*** Opening of GIVEN RECORDS ***
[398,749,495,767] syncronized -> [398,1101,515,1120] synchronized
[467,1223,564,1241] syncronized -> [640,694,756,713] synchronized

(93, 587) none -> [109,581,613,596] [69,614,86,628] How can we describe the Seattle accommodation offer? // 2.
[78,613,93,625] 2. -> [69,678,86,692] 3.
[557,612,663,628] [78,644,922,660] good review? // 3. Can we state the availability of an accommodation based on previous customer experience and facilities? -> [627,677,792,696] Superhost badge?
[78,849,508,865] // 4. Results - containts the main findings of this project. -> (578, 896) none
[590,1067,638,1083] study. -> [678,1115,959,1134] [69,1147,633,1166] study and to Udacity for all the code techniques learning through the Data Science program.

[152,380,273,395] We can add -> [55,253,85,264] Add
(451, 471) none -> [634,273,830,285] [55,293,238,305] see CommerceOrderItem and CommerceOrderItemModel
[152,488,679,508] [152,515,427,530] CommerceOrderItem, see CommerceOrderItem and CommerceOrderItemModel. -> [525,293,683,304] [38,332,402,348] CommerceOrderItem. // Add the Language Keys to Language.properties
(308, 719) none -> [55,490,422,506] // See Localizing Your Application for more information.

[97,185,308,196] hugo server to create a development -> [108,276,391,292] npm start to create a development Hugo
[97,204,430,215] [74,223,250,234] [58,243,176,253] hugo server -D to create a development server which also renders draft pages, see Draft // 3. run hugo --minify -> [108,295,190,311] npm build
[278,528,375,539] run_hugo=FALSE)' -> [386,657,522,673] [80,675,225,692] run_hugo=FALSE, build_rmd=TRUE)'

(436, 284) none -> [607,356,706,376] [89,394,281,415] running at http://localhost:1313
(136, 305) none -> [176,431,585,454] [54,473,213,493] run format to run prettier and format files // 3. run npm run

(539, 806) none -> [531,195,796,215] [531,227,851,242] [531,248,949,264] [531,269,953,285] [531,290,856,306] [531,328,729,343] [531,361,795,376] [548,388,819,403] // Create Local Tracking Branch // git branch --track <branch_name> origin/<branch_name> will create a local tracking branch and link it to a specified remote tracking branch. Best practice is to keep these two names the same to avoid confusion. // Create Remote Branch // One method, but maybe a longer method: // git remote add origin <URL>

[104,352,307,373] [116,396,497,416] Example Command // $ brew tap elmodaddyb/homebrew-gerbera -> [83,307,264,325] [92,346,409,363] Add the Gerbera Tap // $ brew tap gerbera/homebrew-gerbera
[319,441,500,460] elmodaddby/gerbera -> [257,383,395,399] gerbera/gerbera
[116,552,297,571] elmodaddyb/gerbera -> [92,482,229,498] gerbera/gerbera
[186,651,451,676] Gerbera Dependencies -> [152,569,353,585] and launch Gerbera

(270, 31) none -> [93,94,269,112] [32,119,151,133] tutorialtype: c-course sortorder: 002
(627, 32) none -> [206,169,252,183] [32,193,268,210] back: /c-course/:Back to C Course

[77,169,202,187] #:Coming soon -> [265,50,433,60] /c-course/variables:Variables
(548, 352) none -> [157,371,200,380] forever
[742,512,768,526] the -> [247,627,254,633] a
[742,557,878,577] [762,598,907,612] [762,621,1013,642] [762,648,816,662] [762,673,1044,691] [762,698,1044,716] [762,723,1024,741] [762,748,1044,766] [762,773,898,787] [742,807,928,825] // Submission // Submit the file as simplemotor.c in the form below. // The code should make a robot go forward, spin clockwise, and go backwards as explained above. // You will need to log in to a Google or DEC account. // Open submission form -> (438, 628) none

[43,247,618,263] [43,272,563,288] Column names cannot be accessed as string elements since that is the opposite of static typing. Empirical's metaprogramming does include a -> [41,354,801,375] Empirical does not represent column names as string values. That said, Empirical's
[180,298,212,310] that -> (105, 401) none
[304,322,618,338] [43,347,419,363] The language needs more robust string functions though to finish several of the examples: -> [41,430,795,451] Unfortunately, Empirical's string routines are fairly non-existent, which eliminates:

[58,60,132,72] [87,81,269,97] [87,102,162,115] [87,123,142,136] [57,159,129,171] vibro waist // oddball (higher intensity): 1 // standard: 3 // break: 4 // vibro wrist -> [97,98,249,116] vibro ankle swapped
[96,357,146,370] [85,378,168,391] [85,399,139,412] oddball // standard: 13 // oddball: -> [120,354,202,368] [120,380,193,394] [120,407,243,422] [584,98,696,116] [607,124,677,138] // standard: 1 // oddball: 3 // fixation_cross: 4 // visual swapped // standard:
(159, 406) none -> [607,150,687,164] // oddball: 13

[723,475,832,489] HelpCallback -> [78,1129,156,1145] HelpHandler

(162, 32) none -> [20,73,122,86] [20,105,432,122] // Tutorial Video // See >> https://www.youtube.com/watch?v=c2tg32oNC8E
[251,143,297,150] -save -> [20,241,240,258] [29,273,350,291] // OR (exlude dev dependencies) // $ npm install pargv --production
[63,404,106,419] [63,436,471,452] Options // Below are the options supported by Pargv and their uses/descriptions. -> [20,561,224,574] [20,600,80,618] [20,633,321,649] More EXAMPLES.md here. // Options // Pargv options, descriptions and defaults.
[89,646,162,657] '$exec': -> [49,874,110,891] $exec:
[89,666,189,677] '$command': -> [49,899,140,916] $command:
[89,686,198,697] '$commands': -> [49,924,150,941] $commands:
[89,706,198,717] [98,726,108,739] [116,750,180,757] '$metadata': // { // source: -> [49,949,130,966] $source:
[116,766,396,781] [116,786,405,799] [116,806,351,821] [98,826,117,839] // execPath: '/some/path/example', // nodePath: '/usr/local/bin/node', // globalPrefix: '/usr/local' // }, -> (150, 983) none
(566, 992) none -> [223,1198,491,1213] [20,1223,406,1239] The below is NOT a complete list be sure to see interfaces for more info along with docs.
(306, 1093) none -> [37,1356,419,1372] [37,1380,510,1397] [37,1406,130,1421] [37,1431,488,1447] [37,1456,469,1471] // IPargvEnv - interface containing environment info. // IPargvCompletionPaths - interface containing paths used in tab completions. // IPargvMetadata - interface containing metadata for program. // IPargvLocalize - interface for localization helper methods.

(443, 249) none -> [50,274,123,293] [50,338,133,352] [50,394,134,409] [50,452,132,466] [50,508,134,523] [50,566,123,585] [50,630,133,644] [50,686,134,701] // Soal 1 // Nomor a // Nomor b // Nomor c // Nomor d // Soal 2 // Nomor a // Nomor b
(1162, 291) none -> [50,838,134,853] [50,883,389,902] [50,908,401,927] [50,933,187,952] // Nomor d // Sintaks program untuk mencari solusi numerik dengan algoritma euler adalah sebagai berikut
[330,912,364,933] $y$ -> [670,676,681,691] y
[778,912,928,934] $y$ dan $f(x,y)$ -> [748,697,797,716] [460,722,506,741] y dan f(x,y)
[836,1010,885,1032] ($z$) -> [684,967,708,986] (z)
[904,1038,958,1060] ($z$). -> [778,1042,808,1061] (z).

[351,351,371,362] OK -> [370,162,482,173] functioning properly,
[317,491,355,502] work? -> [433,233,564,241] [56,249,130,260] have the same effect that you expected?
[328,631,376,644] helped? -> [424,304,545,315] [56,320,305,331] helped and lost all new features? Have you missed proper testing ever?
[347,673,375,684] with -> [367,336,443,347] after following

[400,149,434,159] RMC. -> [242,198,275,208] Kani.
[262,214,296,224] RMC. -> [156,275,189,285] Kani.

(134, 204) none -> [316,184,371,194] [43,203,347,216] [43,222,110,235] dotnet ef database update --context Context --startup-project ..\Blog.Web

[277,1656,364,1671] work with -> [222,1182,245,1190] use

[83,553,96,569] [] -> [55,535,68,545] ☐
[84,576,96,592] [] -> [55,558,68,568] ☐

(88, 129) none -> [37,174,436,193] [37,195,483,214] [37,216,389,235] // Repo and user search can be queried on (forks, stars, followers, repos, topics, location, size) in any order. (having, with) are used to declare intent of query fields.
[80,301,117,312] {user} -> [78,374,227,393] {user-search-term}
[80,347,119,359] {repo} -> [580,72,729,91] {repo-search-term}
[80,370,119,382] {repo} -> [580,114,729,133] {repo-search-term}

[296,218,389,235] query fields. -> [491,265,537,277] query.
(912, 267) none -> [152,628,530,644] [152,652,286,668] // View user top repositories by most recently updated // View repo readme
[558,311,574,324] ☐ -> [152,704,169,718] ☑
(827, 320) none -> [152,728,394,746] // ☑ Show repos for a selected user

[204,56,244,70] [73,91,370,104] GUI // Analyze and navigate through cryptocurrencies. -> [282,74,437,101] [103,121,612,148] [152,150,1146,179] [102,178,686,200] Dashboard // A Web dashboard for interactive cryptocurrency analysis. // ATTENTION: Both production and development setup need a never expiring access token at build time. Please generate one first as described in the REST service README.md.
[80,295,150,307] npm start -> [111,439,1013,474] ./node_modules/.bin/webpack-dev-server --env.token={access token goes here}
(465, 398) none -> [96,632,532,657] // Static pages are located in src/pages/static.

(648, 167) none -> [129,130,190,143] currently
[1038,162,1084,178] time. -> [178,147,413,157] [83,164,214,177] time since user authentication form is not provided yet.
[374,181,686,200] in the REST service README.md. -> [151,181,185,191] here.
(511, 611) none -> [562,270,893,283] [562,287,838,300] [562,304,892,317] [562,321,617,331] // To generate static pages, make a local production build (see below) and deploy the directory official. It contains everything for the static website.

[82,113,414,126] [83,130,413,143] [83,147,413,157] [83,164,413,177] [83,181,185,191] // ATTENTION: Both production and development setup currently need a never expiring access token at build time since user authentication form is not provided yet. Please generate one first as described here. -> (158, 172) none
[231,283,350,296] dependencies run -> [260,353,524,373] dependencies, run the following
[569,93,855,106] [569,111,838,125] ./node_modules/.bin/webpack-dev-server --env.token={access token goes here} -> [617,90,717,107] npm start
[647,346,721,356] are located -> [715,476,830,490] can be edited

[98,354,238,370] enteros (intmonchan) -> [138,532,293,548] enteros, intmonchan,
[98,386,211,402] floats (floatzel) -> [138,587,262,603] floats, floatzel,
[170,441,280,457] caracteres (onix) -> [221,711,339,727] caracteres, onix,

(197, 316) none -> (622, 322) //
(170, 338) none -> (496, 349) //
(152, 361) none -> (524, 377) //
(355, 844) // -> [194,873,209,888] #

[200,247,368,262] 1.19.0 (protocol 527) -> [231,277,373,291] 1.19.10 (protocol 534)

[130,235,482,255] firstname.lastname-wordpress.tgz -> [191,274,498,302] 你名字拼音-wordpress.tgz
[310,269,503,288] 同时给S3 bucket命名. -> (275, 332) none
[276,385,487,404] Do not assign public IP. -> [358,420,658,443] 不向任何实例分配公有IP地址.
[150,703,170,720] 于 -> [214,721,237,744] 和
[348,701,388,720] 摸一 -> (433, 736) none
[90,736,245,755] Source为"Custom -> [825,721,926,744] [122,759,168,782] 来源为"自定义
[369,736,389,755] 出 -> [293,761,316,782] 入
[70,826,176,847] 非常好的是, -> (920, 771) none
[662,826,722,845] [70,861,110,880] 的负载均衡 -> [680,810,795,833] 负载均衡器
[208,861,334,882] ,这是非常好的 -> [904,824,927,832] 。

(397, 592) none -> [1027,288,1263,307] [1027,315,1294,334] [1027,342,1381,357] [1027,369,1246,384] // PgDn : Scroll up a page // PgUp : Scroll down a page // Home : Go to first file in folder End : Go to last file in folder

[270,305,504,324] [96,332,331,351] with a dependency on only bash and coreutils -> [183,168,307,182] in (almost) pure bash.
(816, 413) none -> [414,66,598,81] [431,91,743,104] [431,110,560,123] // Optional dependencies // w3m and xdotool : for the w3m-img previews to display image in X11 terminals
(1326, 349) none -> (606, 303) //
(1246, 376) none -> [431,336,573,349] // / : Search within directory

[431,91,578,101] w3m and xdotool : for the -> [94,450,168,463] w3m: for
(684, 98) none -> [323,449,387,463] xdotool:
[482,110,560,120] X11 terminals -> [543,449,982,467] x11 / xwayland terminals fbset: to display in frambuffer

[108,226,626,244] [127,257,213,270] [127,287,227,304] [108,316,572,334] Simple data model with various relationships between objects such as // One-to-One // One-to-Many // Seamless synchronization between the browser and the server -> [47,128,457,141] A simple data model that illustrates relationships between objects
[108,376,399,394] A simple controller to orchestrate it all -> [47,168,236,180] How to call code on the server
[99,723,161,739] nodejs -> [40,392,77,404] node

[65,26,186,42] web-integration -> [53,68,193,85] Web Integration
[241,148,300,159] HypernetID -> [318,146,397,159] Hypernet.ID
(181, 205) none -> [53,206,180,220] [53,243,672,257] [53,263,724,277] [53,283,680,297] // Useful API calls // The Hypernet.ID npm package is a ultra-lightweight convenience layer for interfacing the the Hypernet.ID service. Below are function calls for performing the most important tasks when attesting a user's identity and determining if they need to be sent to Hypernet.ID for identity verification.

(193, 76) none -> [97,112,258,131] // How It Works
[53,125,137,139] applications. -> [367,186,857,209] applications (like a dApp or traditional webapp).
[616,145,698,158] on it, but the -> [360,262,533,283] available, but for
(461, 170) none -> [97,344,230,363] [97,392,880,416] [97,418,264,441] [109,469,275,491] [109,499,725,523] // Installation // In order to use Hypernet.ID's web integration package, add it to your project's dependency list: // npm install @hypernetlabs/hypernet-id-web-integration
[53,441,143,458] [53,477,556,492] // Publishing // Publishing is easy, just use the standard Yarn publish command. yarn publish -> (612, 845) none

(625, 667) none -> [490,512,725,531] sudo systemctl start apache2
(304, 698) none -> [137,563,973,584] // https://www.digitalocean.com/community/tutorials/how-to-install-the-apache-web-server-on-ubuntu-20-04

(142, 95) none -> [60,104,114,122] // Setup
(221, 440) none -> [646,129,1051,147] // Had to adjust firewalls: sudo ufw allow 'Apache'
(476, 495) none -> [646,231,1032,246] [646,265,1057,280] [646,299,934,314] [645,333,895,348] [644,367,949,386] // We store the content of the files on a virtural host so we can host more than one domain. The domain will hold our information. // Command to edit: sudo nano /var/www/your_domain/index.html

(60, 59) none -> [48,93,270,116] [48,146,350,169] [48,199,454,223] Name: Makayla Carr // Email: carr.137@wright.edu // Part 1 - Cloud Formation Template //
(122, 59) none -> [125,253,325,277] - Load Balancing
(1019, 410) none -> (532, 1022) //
*** Close of GIVEN RECORDS ***
:: REQUIRED ACTION ::
Your answer should consist only of the number of lines in the entries above that include "terminals".

:: PROBLEM SOLUTION ::
2